Panel 4: Logics of Women and Work

Location: Monsanto Room

Time: 2:30pm-3:50pm

Moderator: Dr. Chi-Fang Wu, University of Illinois at Urbana-Champaign

Faculty Speaker:

“Three Models for Compensating Family Caregivers”

Dr. Richard L. Kaplan, College of Law, University of Illinois at Urbana-Champaign

Women make up the vast majority of informal caregivers, almost all of which is provided without charge. Such unpaid care, however, has major implications for the future financial security of these caregivers, especially as societies continue moving to a defined contribution paradigm for funding retirement needs. This paper examines three distinct mechanisms to compensate such caregivers and thereby mitigate the extent of their financial sacrifice.

The first mechanism is publicly funded social insurance that pays informal caregivers, including family members. This mechanism is considered in the context of the 2010 U.S. health reform legislation known as the Affordable Care Act, which included a program along these lines.
The second mechanism is tax incentives to encourage families to pay informal caregivers and thereby leverage private resources with public funds in the form of foregone tax revenues. This mechanism is examined in the context of U.S. tax deductions of medical expenses, which include long-term care services.

The final mechanism is legal contracts to pay informal caregivers for the services they provide as employees of the care receiver through “family caregiver agreements.” These contracts are analyzed in terms of their income tax, public benefits eligibility, retirement financing, and intergenerational wealth transmission implications.

Doctoral Students:

“Does labor formalization impose externalities on informally employed women?: Considering unpaid care”

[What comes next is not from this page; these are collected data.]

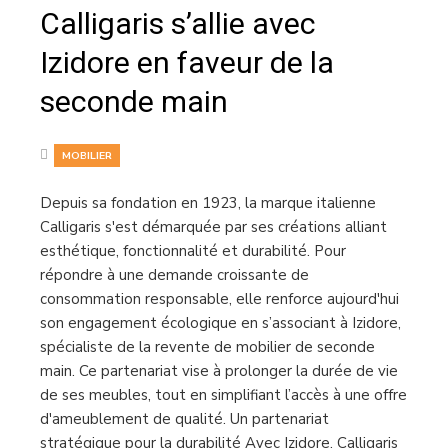
Calligaris s’allie avec
Izidore en faveur de la
seconde main
MOBILIER
Depuis sa fondation en 1923, la marque italienne
Calligaris s'est démarquée par ses créations alliant
esthétique, fonctionnalité et durabilité. Pour
répondre à une demande croissante de
consommation responsable, elle renforce aujourd'hui
son engagement écologique en s’associant à Izidore,
spécialiste de la revente de mobilier de seconde
main. Ce partenariat vise à prolonger la durée de vie
de ses meubles, tout en simplifiant l’accès à une offre
d'ameublement de qualité. Un partenariat
stratégique pour la durabilité Avec Izidore, Calligaris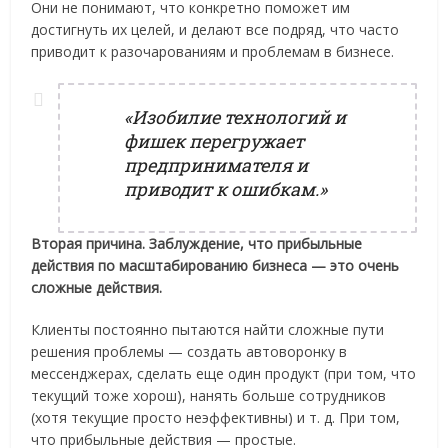
Они не понимают, что конкретно поможет им
достигнуть их целей, и делают все подряд, что часто
приводит к разочарованиям и проблемам в бизнесе.
«Изобилие технологий и
фишек перегружает
предпринимателя и
приводит к ошибкам.»
Вторая причина. Заблуждение, что прибыльные
действия по масштабированию бизнеса — это очень
сложные действия.
Клиенты постоянно пытаются найти сложные пути
решения проблемы — создать автоворонку в
мессенджерах, сделать еще один продукт (при том, что
текущий тоже хорош), нанять больше сотрудников
(хотя текущие просто неэффективны) и т. д. При том,
что прибыльные действия — простые.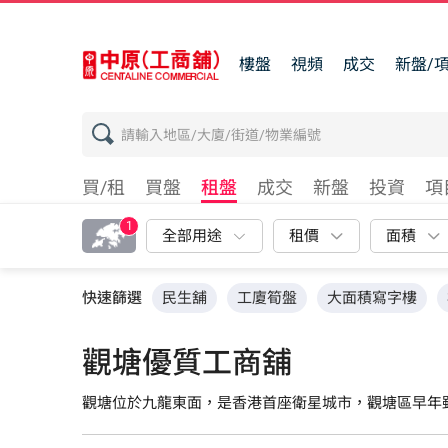
樓盤
視頻
成交
新盤/
買/租
買盤
租盤
成交
新盤
投資
項
1
全部用途
租價
面積
快速篩選
民生舖
工廈筍盤
大面積寫字樓
觀塘優質工商舖
觀塘位於九龍東面，是香港首座衛星城市，觀塘區早年
北，是傳統的觀塘住宅區，那裡有多個公屋及居屋屋苑
凱滙等；觀塘道以南則是工業區，鴻圖道、偉業街及海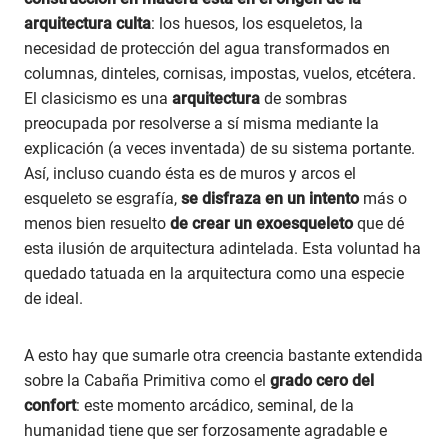
arquitectura culta
: los huesos, los esqueletos, la
necesidad de protección del agua transformados en
columnas, dinteles, cornisas, impostas, vuelos, etcétera.
El clasicismo es una
arquitectura
de sombras
preocupada por resolverse a sí misma mediante la
explicación (a veces inventada) de su sistema portante.
Así, incluso cuando ésta es de muros y arcos el
esqueleto se esgrafía,
se disfraza
en un intento
más o
menos bien resuelto
de crear un exoesqueleto
que dé
esta ilusión de arquitectura adintelada. Esta voluntad ha
quedado tatuada en la arquitectura como una especie
de ideal.
A esto hay que sumarle otra creencia bastante extendida
sobre la Cabaña Primitiva como el
grado cero del
confort
: este momento arcádico, seminal, de la
humanidad tiene que ser forzosamente agradable e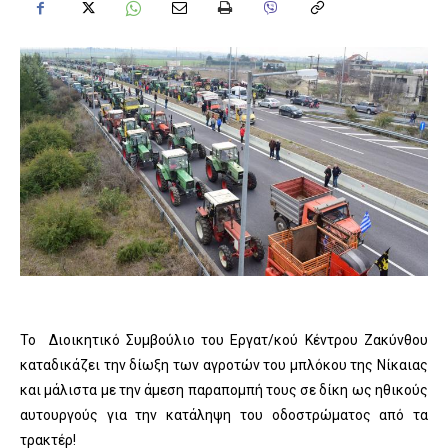
Το Διοικητικό Συμβούλιο του Εργατ/κού Κέντρου Ζακύνθου
καταδικάζει την δίωξη των αγροτών του μπλόκου της Νίκαιας
και μάλιστα με την άμεση παραπομπή τους σε δίκη ως ηθικούς
αυτουργούς για την κατάληψη του οδοστρώματος από τα
τρακτέρ!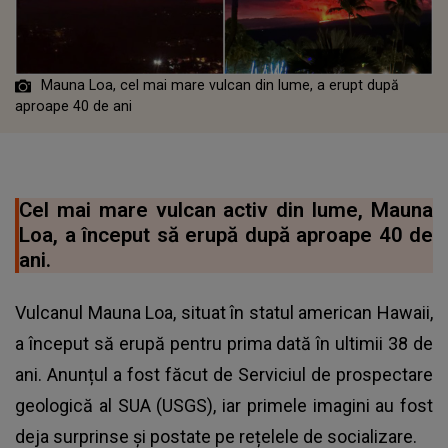
Mauna Loa, cel mai mare vulcan din lume, a erupt după
aproape 40 de ani
Cel mai mare vulcan activ din lume, Mauna
Loa, a început să erupă după aproape 40 de
ani.
Vulcanul Mauna Loa, situat în statul american Hawaii,
a început să erupă pentru prima dată în ultimii 38 de
ani. Anunțul a fost făcut de Serviciul de prospectare
geologică al SUA (USGS), iar primele imagini au fost
deja surprinse și postate pe rețelele de socializare.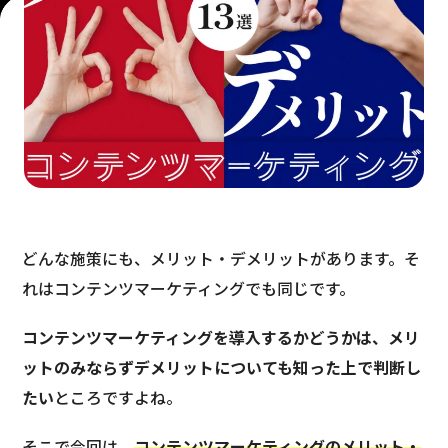
どんな施策にも、メリット・デメリットがあります。そ
れはコンテンツマーケティングでも同じです。
コンテンツマーケティングを導入するかどうかは、メリ
ットのみならずデメリットについても知った上で判断し
たい
ところですよね。
そこで今回は、
コンテンツマーケティングのメリット・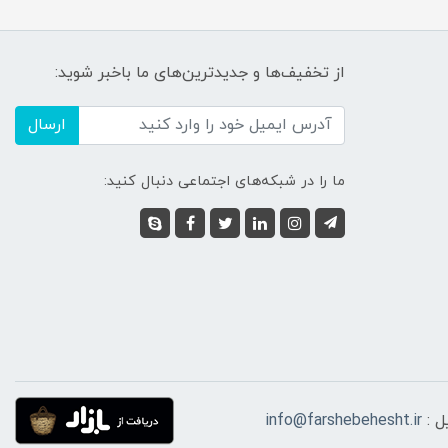
از تخفیف‌ها و جدیدترین‌های ما باخبر شوید:
ارسال
ما را در شبکه‌های اجتماعی دنبال کنید:
ل :
info@farshebehesht.ir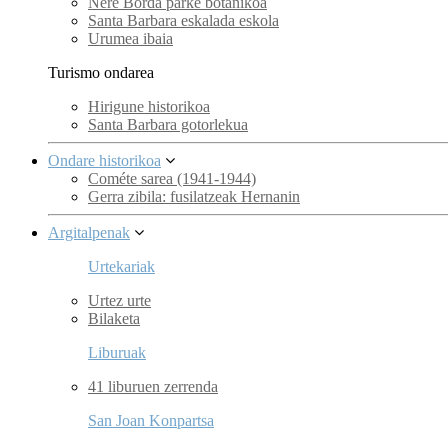
Nere Borda parke botanikoa
Santa Barbara eskalada eskola
Urumea ibaia
Turismo ondarea
Hirigune historikoa
Santa Barbara gotorlekua
Ondare historikoa
Cométe sarea (1941-1944)
Gerra zibila: fusilatzeak Hernanin
Argitalpenak
Urtekariak
Urtez urte
Bilaketa
Liburuak
41 liburuen zerrenda
San Joan Konpartsa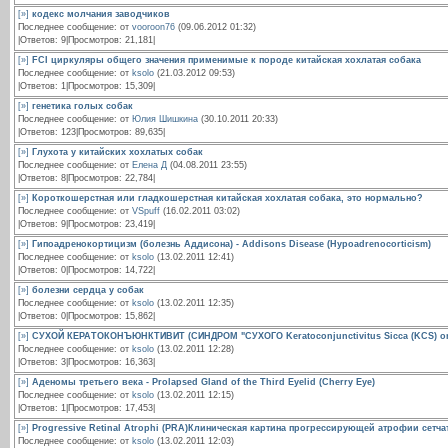
[»]
кодекс молчания заводчиков
Последнее сообщение: от
vooroon76
(09.06.2012 01:32)
|Ответов: 9|Просмотров: 21,181|
[»]
FCI циркуляры общего значения применимые к породе китайская хохлатая собака
Последнее сообщение: от
ksolo
(21.03.2012 09:53)
|Ответов: 1|Просмотров: 15,309|
[»]
генетика голых собак
Последнее сообщение: от
Юлия Шишкина
(30.10.2011 20:33)
|Ответов: 123|Просмотров: 89,635|
[»]
Глухота у китайских хохлатых собак
Последнее сообщение: от
Елена Д
(04.08.2011 23:55)
|Ответов: 8|Просмотров: 22,784|
[»]
Короткошерстная или гладкошерстная китайская хохлатая собака, это нормально?
Последнее сообщение: от
VSpuff
(16.02.2011 03:02)
|Ответов: 9|Просмотров: 23,419|
[»]
Гипоадренокортицизм (болезнь Аддисона) - Addisons Disease (Hypoadrenocorticism)
Последнее сообщение: от
ksolo
(13.02.2011 12:41)
|Ответов: 0|Просмотров: 14,722|
[»]
болезни сердца у собак
Последнее сообщение: от
ksolo
(13.02.2011 12:35)
|Ответов: 0|Просмотров: 15,862|
[»]
СУХОЙ КЕРАТОКОНЪЮНКТИВИТ (СИНДРОМ "СУХОГО Keratoconjunctivitus Sicca (KCS) or
Последнее сообщение: от
ksolo
(13.02.2011 12:28)
|Ответов: 3|Просмотров: 16,363|
[»]
Аденомы третьего века - Prolapsed Gland of the Third Eyelid (Cherry Eye)
Последнее сообщение: от
ksolo
(13.02.2011 12:15)
|Ответов: 1|Просмотров: 17,453|
[»]
Progressive Retinal Atrophi (PRA)Клиническая картина прогрессирующей атрофии сетча
Последнее сообщение: от
ksolo
(13.02.2011 12:03)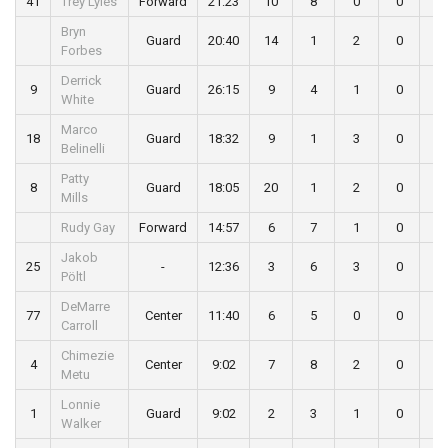
41
Trey Lyles
Forward
21:23
10
8
0
0
1
Bryn
Guard
20:40
14
1
2
0
0
Forbes
Derrick
9
Guard
26:15
9
4
1
0
3
White
Marco
18
Guard
18:32
9
1
3
0
0
Belinelli
Patty
8
Guard
18:05
20
1
2
0
0
Mills
Rudy Gay
Forward
14:57
6
7
1
0
0
Jakob
25
-
12:36
3
6
3
0
0
Pöltl
DeMarre
77
Center
11:40
6
5
0
0
0
Carroll
Chimezie
4
Center
9:02
7
8
2
0
2
Metu
Lonnie
1
Guard
9:02
2
3
1
0
1
Walker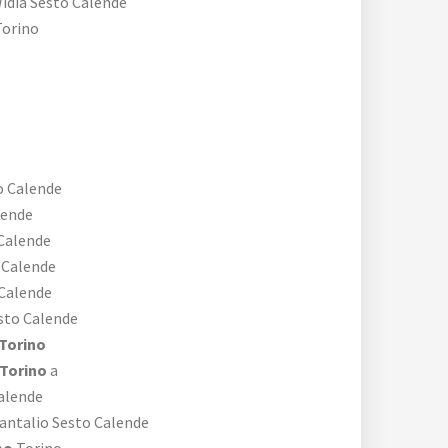
idia Sesto Calende
orino
o Calende
lende
Calende
 Calende
 Calende
sto Calende
Torino
 Torino
a
alende
antalio Sesto Calende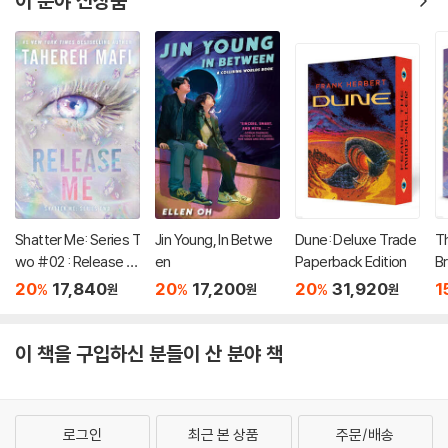
이 분야 신상품
Shatter Me: Series T
Jin Young, In Betwe
Dune: Deluxe Trade
T
wo #02 : Release M
en
Paperback Edition
Br
e
20
17,840
20
17,200
20
31,920
1
%
%
%
원
원
원
이 책을 구입하신 분들이 산 분야 책
로그인
최근 본 상품
주문/배송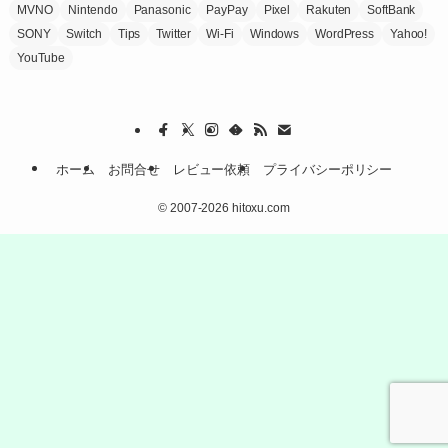
MVNO
Nintendo
Panasonic
PayPay
Pixel
Rakuten
SoftBank
SONY
Switch
Tips
Twitter
Wi-Fi
Windows
WordPress
Yahoo!
YouTube
ホーム
お問合せ
レビュー依頼
プライバシーポリシー
©
2007-2026 hitoxu.com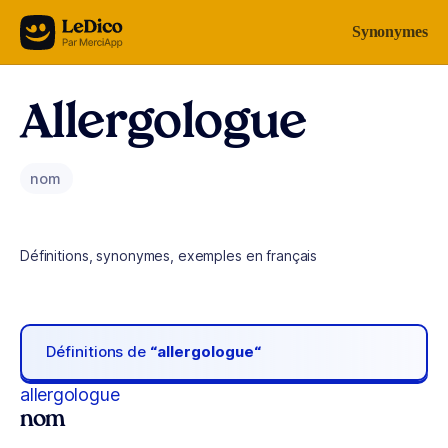
Aller au contenu
Synonymes
Allergologue
nom
Définitions, synonymes, exemples en français
Définitions de
“allergologue“
allergologue
nom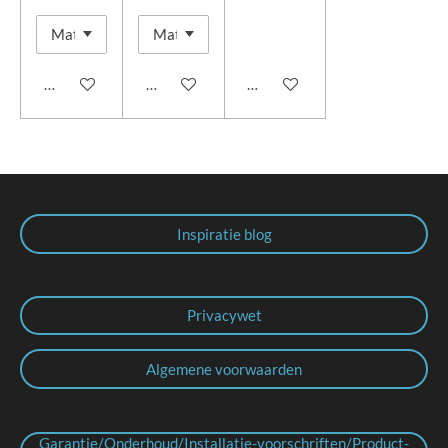
In winkelwagen
In winkelwagen
In winkelwagen
Inspiratie blog
Privacywet
Algemene voorwaarden
Garantie/Onderhoud/Installatie-voorschriften/Product-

Lenore Matthew, School of Social Work, University of Illinois at Urbana-Champaign

Across countries of the Global South, upwards of 80 percent of workers are informally employed. Most are poor women. In an effort to regulate informal work, governments are experimenting with labor formalization strategies. Classic economics theory predicts that formalization will improve the livelihood of informal workers, particularly poor females. Such assumptions, however, do not take into account the burden of unpaid care that women disproportionately endure. This article examines dominant assumptions in literature by considering externalities of formalization on female workers. It argues that while formalization stands to improve informally employed women’s socioeconomic well-being, formalization restructures women’s caregiving strategies in a way that imposes financial, time-oriented, and psychosocial costs. These costs may offset benefits of entering the formal sector. If labor formalization is to include—rather than further marginalize—poor women, policies must take the care burden into account. Incorporating caregiving programs into formalization measures may be an effective strategy.

“Breaking Through Barriers: Marketplace Engagement as a Self-Empowering Mechanism among Female Subsistence Entrepreneurs”

Srinivas Venugopal, College of Business, University of Illinois at Urbana-Champaign

Prior work in economics has labeled subsistence entrepreneurship “under-productive” and lacking in “explosive growth”. I submit in this article that subsistence entrepreneurship is a potent mechanism for self-empowerment as a consumer, and as an individual. It is an agentic action on the part of poor women, who are underprivileged on multiple fronts, to transform their own condition. Specifically, I investigate how being engaged in subsistence entrepreneurship transform the individual entrepreneur. I expand the analysis beyond economic outcomes to include outcomes in the form of psychological empowerment and exercise of individual agency. The most important contribution of the research lies in theorizing the process through which marketplace engagement through entrepreneurship could be empowering for women entrepreneurs facing multiple sources of hardship as a consumer.